Después de esto marchó de Atenas y llegó a Corinto. Se encontró con un judío llamado Aquila, originario del Ponto, que acababa de llegar de Italia, y con su mujer Priscila, por haber decretado Claudio que todos los judíos saliesen de Roma; se llegó a ellos y como era del mismo oficio, se quedó a vivir y a trabajar con ellos. El oficio de ellos era fabricar tiendas.

Cada sábado en la sinagoga discutía, y se esforzaba por convencer a judíos y griegos.(Hechos 18,1-4)

Saluden a Prisca y a Aquila, mis colaboradores en Cristo Jesús. Ellos arriesgaron su vida para salvarme, y no sólo yo, sino también todas las Iglesias de origen pagano, tienen con ellos una deuda de gratitud. Saluden, igualmente, a la Iglesia que se reúne en su casa.( Rm 16, 3-5)

Es curioso observar la naturalidad y gratitud con que San Pablo trataba a los miembros de su comunidad, especialmente, a las mujeres, ya que con su aportación generosa, su desinterés, su compañía, y sus fraternales cuidados permitían al Apóstol desarrollar mas libremente su labor al servicio de Cristo.

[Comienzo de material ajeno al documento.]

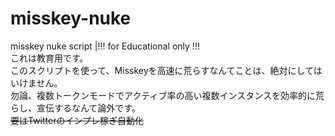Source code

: # misskey-nuke
misskey nuke script |!!! for Educational only !!!  
これは教育用です。  
このスクリプトを使って、Misskeyを高速に荒らすなんてことは、絶対にしてはいけません。  
勿論、複数トークンモードでアクティブ率の高い複数インスタンスを効率的に荒らし、宣伝するなんて論外です。  
~~要はTwitterのインプレ稼ぎ自動化~~
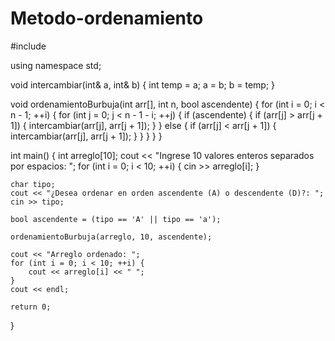 # Metodo-ordenamiento
#include <iostream>

using namespace std;

void intercambiar(int& a, int& b) {
    int temp = a;
    a = b;
    b = temp;
}

void ordenamientoBurbuja(int arr[], int n, bool ascendente) {
    for (int i = 0; i < n - 1; ++i) {
        for (int j = 0; j < n - 1 - i; ++j) {
            if (ascendente) {
                if (arr[j] > arr[j + 1]) {
                    intercambiar(arr[j], arr[j + 1]);
                }
            } else {
                if (arr[j] < arr[j + 1]) {
                    intercambiar(arr[j], arr[j + 1]);
                }
            }
        }
    }
}

int main() {
    int arreglo[10];
    cout << "Ingrese 10 valores enteros separados por espacios: ";
    for (int i = 0; i < 10; ++i) {
        cin >> arreglo[i];
    }

    char tipo;
    cout << "¿Desea ordenar en orden ascendente (A) o descendente (D)?: ";
    cin >> tipo;

    bool ascendente = (tipo == 'A' || tipo == 'a');

    ordenamientoBurbuja(arreglo, 10, ascendente);

    cout << "Arreglo ordenado: ";
    for (int i = 0; i < 10; ++i) {
        cout << arreglo[i] << " ";
    }
    cout << endl;

    return 0;
}
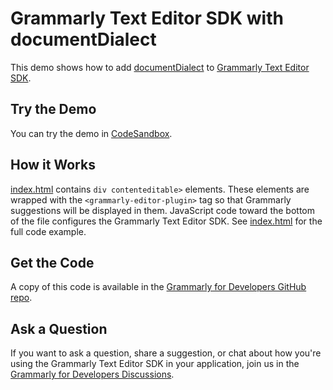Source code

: # Grammarly Text Editor SDK with documentDialect

This demo shows how to add [documentDialect](https://developer.grammarly.com/docs/api/editor-sdk/editorconfig#documentdialect) to  [Grammarly Text Editor SDK](https://developer.grammarly.com/).

## Try the Demo

You can try the demo in [CodeSandbox](https://codesandbox.io/s/github/grammarly/grammarly-for-developers/tree/main/examples/editor-sdk-document-dialect?file=/public/index.html).

## How it Works

[index.html](./public/index.html) contains `div contenteditable>` elements. These elements are wrapped with the `<grammarly-editor-plugin>` tag so that Grammarly suggestions will be displayed in them. JavaScript code toward the bottom of the file configures the Grammarly Text Editor SDK. See [index.html](./public/index.html) for the full code example.

## Get the Code

A copy of this code is available in the [Grammarly for Developers GitHub repo](https://github.com/grammarly/grammarly-for-developers/tree/main/examples/editor-sdk-document-dialect).

## Ask a Question

If you want to ask a question, share a suggestion, or chat about how you're using the Grammarly Text Editor SDK in your application, join us in the [Grammarly for Developers Discussions](https://github.com/grammarly/grammarly-for-developers/discussions).
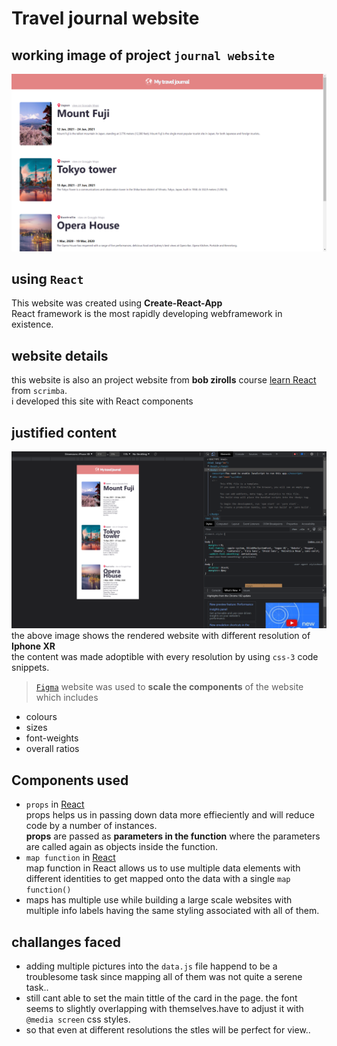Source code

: # Travel journal website 
## working image of project `journal website`
![](public/images/main.png)
## using `React`
 This website was created using **Create-React-App**
<br/>React framework is the most rapidly developing
webframework in existence.
## website details
this website is also an project website from **bob zirolls** course [learn React](https://scrimba.com/learn/learnreact) from `scrimba`.<br/>
i developed this site with React components<br/>
## justified content
![](public/images/main2.png)
the above image shows the rendered website with different resolution of **Iphone XR**
<br/>
the content was made adoptible with every resolution by using `css-3` code snippets.
<br/>
> [`Figma`](https://www.figma.com/?fuid=) website was used to **scale the components** of the website which includes
- colours
- sizes
- font-weights
- overall ratios

## Components used
- `props` in [React](https://www.javatpoint.com/react-props#:~:text=React%20Props,-Props%20stand%20for&text=It%20is%20an%20object%20which,arguments%20passed%20in%20a%20function.)  <br/>
 props helps us in passing down data more effieciently and will reduce code by a number of instances.<br/>
 **props** are passed as **parameters in the function** where the parameters are called again as objects inside the function.    
 - `map function` in [React](https://www.pluralsight.com/guides/how-to-use-the-map()-function-to-export-javascript-in-react)<br/>
 map function in React allows us to use multiple data elements with different identities to get mapped onto the data with a single `map function()` 
 - maps has multiple use while building a large scale websites with multiple info labels having the same styling associated with all of them.

 ## challanges faced
 - adding multiple pictures into the `data.js` file happend to be a troublesome task since mapping all of them was not quite a serene task..
 - still cant able to set the main tittle of the card in the page. the font seems to slightly overlapping with themselves.have to adjust it with `@media screen` css styles.
 - so that even at different resolutions the stles will be perfect for view..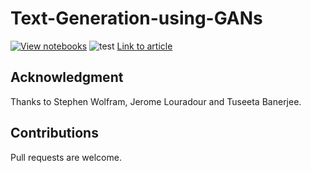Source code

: # Text-Generation-using-GANs
[![View notebooks](https://wolfr.am/HAAhzkRq)](https://wolfr.am/ObM2hfar)
![test](https://user-images.githubusercontent.com/53033648/87689690-83c40d00-c756-11ea-902b-3f07c23b4cc2.gif)
[Link to article](https://wolfr.am/OadvsY6x)

## Acknowledgment

Thanks to Stephen Wolfram, Jerome Louradour and Tuseeta Banerjee. 

## Contributions

Pull requests are welcome.
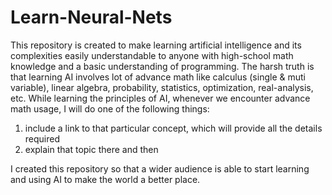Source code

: # Learn-Neural-Nets
This repository is created to make learning artificial intelligence and its complexities easily understandable to anyone with high-school math knowledge and a basic understanding of programming.
The harsh truth is that learning AI involves lot of advance math like calculus (single & muti variable), linear algebra, probability, statistics, optimization, real-analysis, etc.
While learning the principles of AI, whenever we encounter advance math usage, I will do one of the following things:
1. include a link to that particular concept, which will provide all the details required
2. explain that topic there and then

I created this repository so that a wider audience is able to start learning and using AI to make the world a better place.
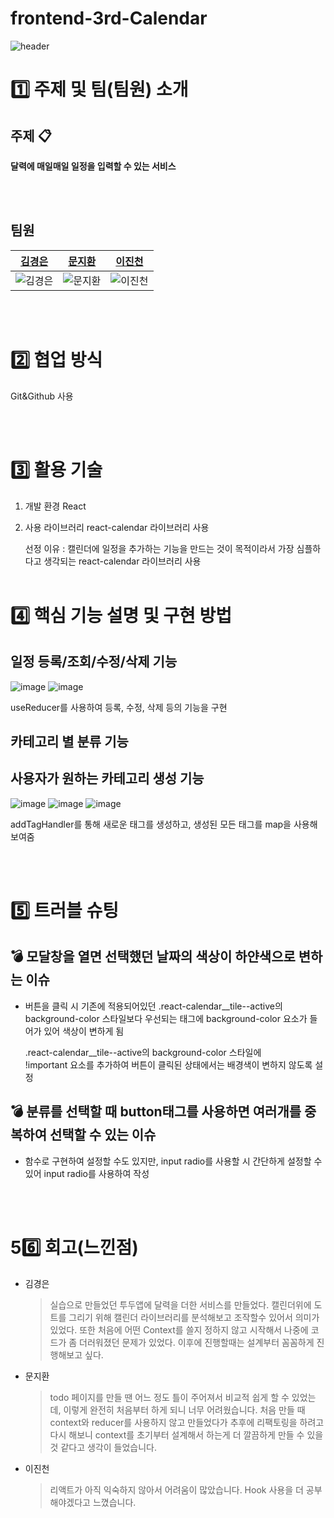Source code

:# frontend-3rd-Calendar

![header](https://capsule-render.vercel.app/api?type=waving&color=auto&height=300&section=header&text=3rd_HideMe!%20&fontSize=90)

# 1️⃣ 주제 및 팀(팀원) 소개

## 주제 :clipboard:
**달력에 매일매일 일정을 입력할 수 있는 서비스**

<br><br>

## 팀원

| [김경은](https://github.com/GyeongEun-Kim)      | [문지환](https://github.com/mnjihwan)      | [이진천](https://github.com/LeeJincheon) |         
| ------------------------------------------------- | ---------------------------------------------- | ---------------------------------------------|
| ![김경은](https://github.com/GyeongEun-Kim.png) | ![문지환](https://github.com/mnjihwan.png) | ![이진천](https://github.com/LeeJincheon.png) |
<br><br>

# 2️⃣ 협업 방식
Git&Github 사용


<br><br>
# 3️⃣ 활용 기술
1. 개발 환경
   React
  
2. 사용 라이브러리
react-calendar 라이브러리 사용

   선정 이유 : 캘린더에 일정을 추가하는 기능을 만드는 것이 목적이라서 가장 심플하다고 생각되는 react-calendar 라이브러리 사용
<br><br>


# 4️⃣ 핵심 기능 설명 및 구현 방법
## 일정 등록/조회/수정/삭제 기능

![image](https://github.com/woorifisa-service-dev-2nd/frontend-3rd-Calendar/assets/119735814/cf86c26e-bc66-4edf-a051-8dfabb9ab3f3)
![image](https://github.com/woorifisa-service-dev-2nd/frontend-3rd-Calendar/assets/119735814/f8c34c10-88b3-4c08-a990-c54c5acc771f)

useReducer를 사용하여 등록, 수정, 삭제 등의 기능을 구현

## 카테고리 별 분류 기능
## 사용자가 원하는 카테고리 생성 기능
![image](https://github.com/woorifisa-service-dev-2nd/frontend-3rd-Calendar/assets/119735814/6cc9f18d-bbae-4262-ba89-461c046a3011)
![image](https://github.com/woorifisa-service-dev-2nd/frontend-3rd-Calendar/assets/119735814/f43a8c64-703e-4aa4-bf68-9d2340846e81)
![image](https://github.com/woorifisa-service-dev-2nd/frontend-3rd-Calendar/assets/119735814/91d45d99-5557-42c5-9286-36e81bf89b46)

addTagHandler를 통해 새로운 태그를 생성하고, 생성된 모든 태그를 map을 사용해 보여줌

<br><br>

# 5️⃣ 트러블 슈팅
## 💣 모달창을 열면 선택했던 날짜의  색상이 하얀색으로 변하는 이슈

- 버튼을 클릭 시 기존에 적용되어있던 .react-calendar__tile--active의 background-color 스타일보다
우선되는 태그에 background-color 요소가 들어가 있어 색상이 변하게 됨<br>

  .react-calendar__tile--active의 background-color 스타일에<br>
  !important 요소를 추가하여 버튼이 클릭된 상태에서는 배경색이 변하지 않도록 설정


## 💣 분류를 선택할 때 button태그를 사용하면 여러개를 중복하여 선택할 수 있는 이슈

- 함수로 구현하여 설정할 수도 있지만, input radio를 사용할 시 간단하게 설정할 수 있어 input radio를 사용하여 작성


<br><br>

# 5️6️⃣ 회고(느낀점)

* 김경은

  > 실습으로 만들었던 투두앱에 달력을 더한 서비스를 만들었다. 캘린더위에 도트를 그리기 위해 캘린더 라이브러리를 분석해보고 조작할수 있어서 의미가 있었다. 또한 처음에 어떤 Context를 쓸지 정하지 않고 시작해서 나중에 코드가 좀 더러워졌던 문제가 있었다. 이후에 진행할때는 설계부터 꼼꼼하게 진행해보고 싶다.

* 문지환

  > todo 페이지를 만들 땐 어느 정도 틀이 주어져서 비교적 쉽게 할 수 있었는데, 이렇게 완전히 처음부터 하게 되니 너무 어려웠습니다. 처음 만들 때 context와 reducer를 사용하지 않고 만들었다가 추후에 리팩토링을 하려고 다시 해보니 context를 초기부터 설계해서 하는게 더 깔끔하게 만들 수 있을 것 같다고 생각이 들었습니다.

* 이진천

  > 리액트가 아직 익숙하지 않아서 어려움이 많았습니다. Hook 사용을 더 공부해야겠다고 느꼈습니다.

Retomando la lista de las mujeres relacionadas con San Pablo debo confesar que Priscila, esposa de Aquila, es la que más me ha cautivado hasta ahora. Tal vez sea porque su matrimonio ejemplar tiene mucho que enseñarme todavía sobre el compromiso y la entrega de los esposos al servicio del Reino de Dios. O tal vez, porque me ilusiona pensar que mi hogar puede trasformarse en una pequeña comunidad con proyección evangelizadora, una iglesia domestica, con las puertas siempre abiertas a las necesidades materiales y espirituales de todos los que la componen y se acerquen a ella.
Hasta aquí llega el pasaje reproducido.